The Robin Hood origins story allowed Crowe and Scott -- both co-producers -- to craft a Maid Marion that was much more than window dressing for Robin and his Merry Men. In Robin Hood 2010, Marion wields a sword and shoots a bow and arrow as fiercely as any of Robin's crew.
It hit Crowe that Blanchett was his Marion when the two were being honored in Australia with postage stamps. "Her demeanor, everything about her…I was kicking myself. Why hadn't I thought of it before? Cate is a magnificent actress. She has resilience and a resonance. She's tough, strong and single-minded. Every decision she makes is about truth. She has complete control over her emotional responses, so she can make the smallest gesture a gigantic statement," Crowe said.
Scott, of all things, found Blanchett's jovial nature her highest quality on set. "What I love about her is her sense of humor," the director said. Her role is tough, but also allows for Blanchett to add an air of levity to the action brewing on the screen. Scott welcomed the opportunity to have Blanchett's acting brilliance shine a light on his new view of the Robin Hood legend.
SheKnows: Did you have any apprehensions or nerves working with Russell Crowe and Ridley Scott, considering their long relationship?
Cate Blanchett: Because Russell and Ridley have such a long history together of making films that go straight to the heart of the matter, it was actually a very exciting combination for me.
SheKnows: Was the first day on the set a little nerve-racking?
Cate Blanchett: Actually, my first day on set I found it breathtaking. I felt like one of those little people in Gulliver's Travels -- I had suddenly woken up and found myself in completely another world.
SheKnows: The incredible attention to detail…
Cate Blanchett: Like the working water wheel at the chapel! It really makes my job very easy.
SheKnows: In this Robin Hood, the Marion and Robin relationship is truly given a spotlight. What do you think it was about Robin that finally won over Marion's heart?
Cate Blanchett: There's kind of a game-playing that goes on between Robin and Marion, that I hope is quite enjoyable for the audience to watch. There's a buoyancy that exists between them. Ultimately, she really sets these series of tests that Robin continually passes. Finally, when he, without any prompting from her, plants the field -- gets the grain and plants the field -- something that has obviously been playing on her mind, I think she's astonished by the act of generosity, that selflessness. That turns the corner for her.
SheKnows: I read you did your own stunts. Was that your idea?
Cate Blanchett: Ridley asked if I was game for it (laughs). If someone asks if you're game for something, of course you're not going to say you're not! I wouldn't say I'm a master horsewoman, but I do like riding a horse. They're film horses (laughs), so they're pretty well trained. But, it is a thrill. There is a sequence where Marian gets all chainmailed up and rides into battle -- it was thrilling. You don't get to do that every day. That's the joy of making a film like this, you get to do these things that are adrenaline based.
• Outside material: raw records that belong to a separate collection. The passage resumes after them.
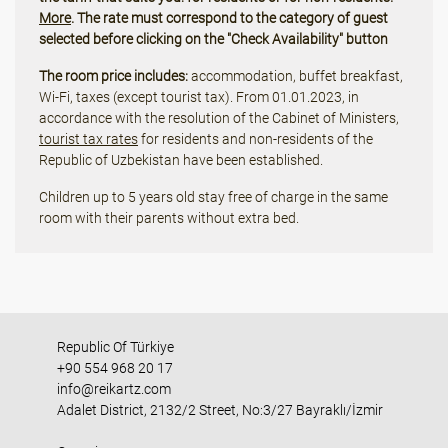
More
. The rate must correspond to the category of guest
selected before clicking on the "Check Availability" button
The room price includes:
accommodation, buffet breakfast,
Wi-Fi, taxes (except tourist tax). From 01.01.2023, in
accordance with the resolution of the Cabinet of Ministers,
tourist tax rates
for residents and non-residents of the
Republic of Uzbekistan have been established.
Children up to 5 years old stay free of charge in the same
room with their parents without extra bed.
Republic Of Türkiye
+90 554 968 20 17
info@reikartz.com
Adalet District, 2132/2 Street, No:3/27 Bayraklı/İzmir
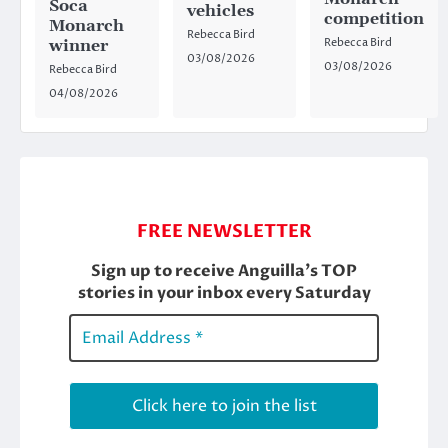
Soca
vehicles
competition
Monarch
Rebecca Bird
Rebecca Bird
winner
03/08/2026
03/08/2026
Rebecca Bird
04/08/2026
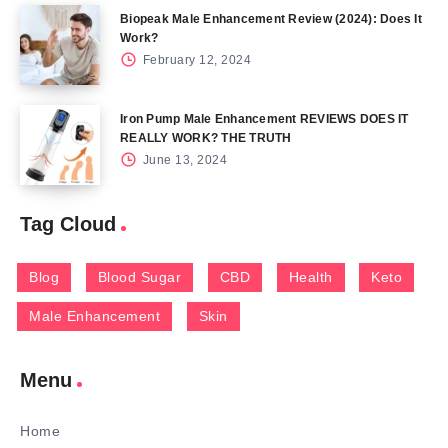
Biopeak Male Enhancement Review (2024): Does It
Work?
February 12, 2024
Iron Pump Male Enhancement REVIEWS DOES IT
REALLY WORK? THE TRUTH
June 13, 2024
Tag Cloud
Blog
Blood Sugar
CBD
Health
Keto
Male Enhancement
Skin
Menu
Home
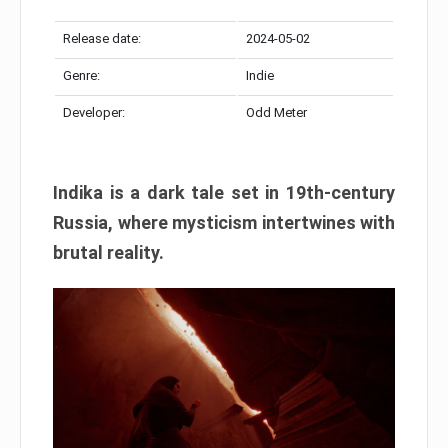
Release date:
2024-05-02
Genre:
Indie
Developer:
Odd Meter
Indika is a dark tale set in 19th-century
Russia, where mysticism intertwines with
brutal reality.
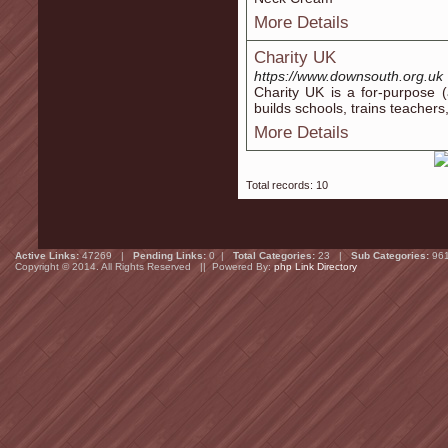
More Details
Charity UK
https://www.downsouth.org.uk
Charity UK iѕ a for-purрose (
builds ѕchools, trains teaсher
More Details
Total records: 10
Active Links:
47269 |
Pending Links:
0 |
Total Categories:
23 |
Sub Categories:
96
Copyright © 2014. All Rights Reserved || Powered By:
php Link Directory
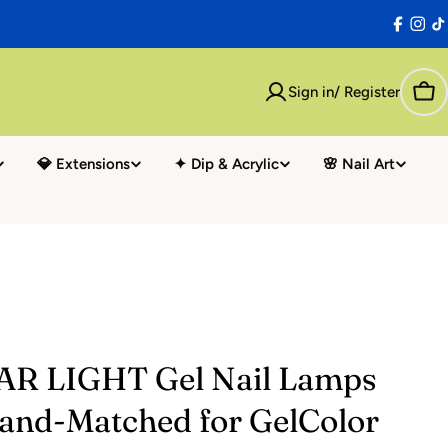
Facebo
Inst
T
Sign in/ Register
Car
💎 Extensions
✦ Dip & Acrylic
🌸 Nail Art
AR LIGHT Gel Nail Lamps
rand-Matched for GelColor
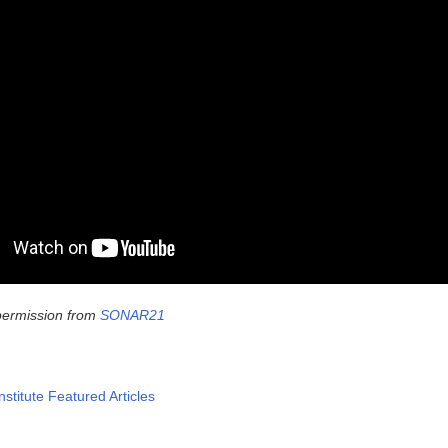
permission from
SONAR21
nstitute Featured Articles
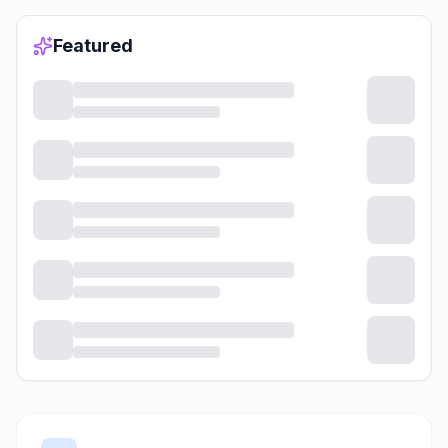
Featured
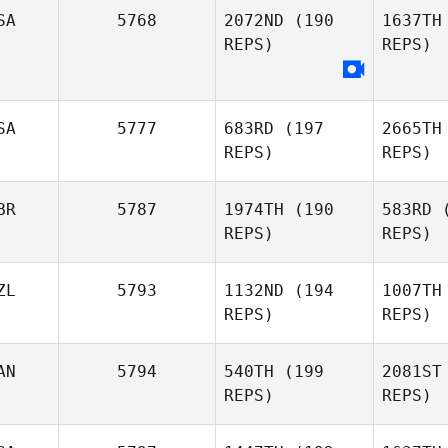
Nothling
SA
5768
2072ND
(190
1637TH
REPS)
REPS)
Dzi
SA
5777
683RD
(197
2665TH
Reese
REPS)
REPS)
L
Dziedzic
BR
5787
1974TH
(190
583RD
(
Samantha
REPS)
REPS)
Lusk
Ket
ZL
5793
1132ND
(194
1007TH
REPS)
REPS)
Austin
Nedelcoff
Mu
AN
5794
540TH
(199
2081ST
REPS)
REPS)
Joseph
Mulhern
Fe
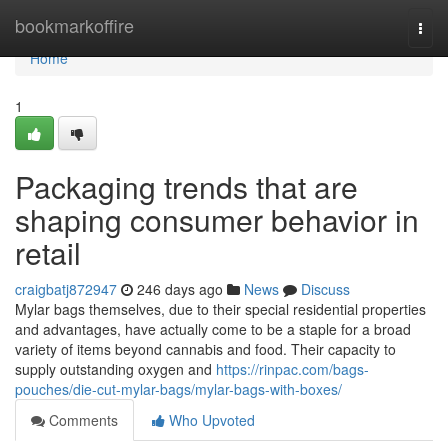
Home
bookmarkoffire
Togg
navi
Home
1
Packaging trends that are
shaping consumer behavior in
retail
craigbatj872947
246 days ago
News
Discuss
Mylar bags themselves, due to their special residential properties
and advantages, have actually come to be a staple for a broad
variety of items beyond cannabis and food. Their capacity to
supply outstanding oxygen and
https://rinpac.com/bags-
pouches/die-cut-mylar-bags/mylar-bags-with-boxes/
Comments
Who Upvoted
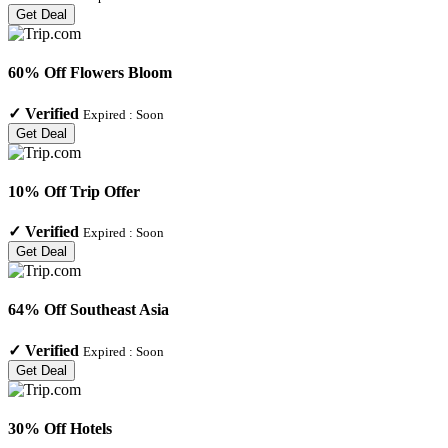
Get Deal
60% Off Flowers Bloom
✓
Verified
Expired :
Soon
Get Deal
10% Off Trip Offer
✓
Verified
Expired :
Soon
Get Deal
64% Off Southeast Asia
✓
Verified
Expired :
Soon
Get Deal
30% Off Hotels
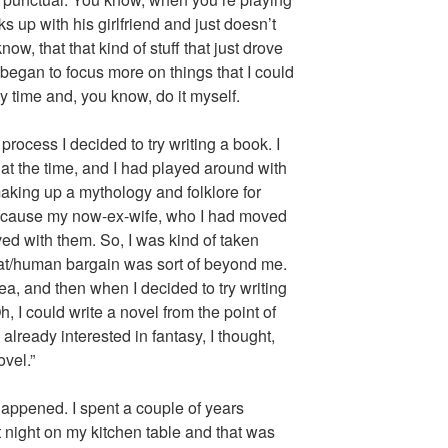
 up with his girlfriend and just doesn’t
ow, that that kind of stuff that just drove
 began to focus more on things that I could
 time and, you know, do it myself.
rocess I decided to try writing a book. I
at the time, and I had played around with
aking up a mythology and folklore for
because my now-ex-wife, who I had moved
ived with them. So, I was kind of taken
cat/human bargain was sort of beyond me.
dea, and then when I decided to try writing
h, I could write a novel from the point of
already interested in fantasy, I thought,
ovel.”
appened. I spent a couple of years
t night on my kitchen table and that was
SheKnows: So were Russell and his merry men ever too merry and testosterone heavy for you?
Cate Blanchett: Russell's great. And all of his merry men were going all over England to pubs rehearsing (laughs). They're a great bunch of guys and they really bonded. They know one another, they've all worked together. When they all get together and have a song, it's all really, really buoyant. It's by definition merry (laughs).
SheKnows: What do you think is at the heart of what would make Robin Longstride become Robin Hood, hero to the poor and downtrodden?
Cate Blanchett: You've got somebody who is returning to, kind of, an old fashioned type of values, morals, responsibility and loyalty. I think they're quite noble sentiments to have in an age of merchant bankers ripping people off left, right and center. It's quite timely, I think.
SheKnows: What drew you to join the world of Robin Hood and the Crowe and Scott tandem?
Cate Blanchett: There's an enigmatic quality to Robin Hood. What makes him tick? Why does he decide to help people who are downtrodden? Why would someone do that? I think that's something that Russell explores in that man's backstory. Usually the films that I've seen, it's just a given that Robin's the way he is. I think what Russell and Ridley are concocting is what makes Robin Hood tick.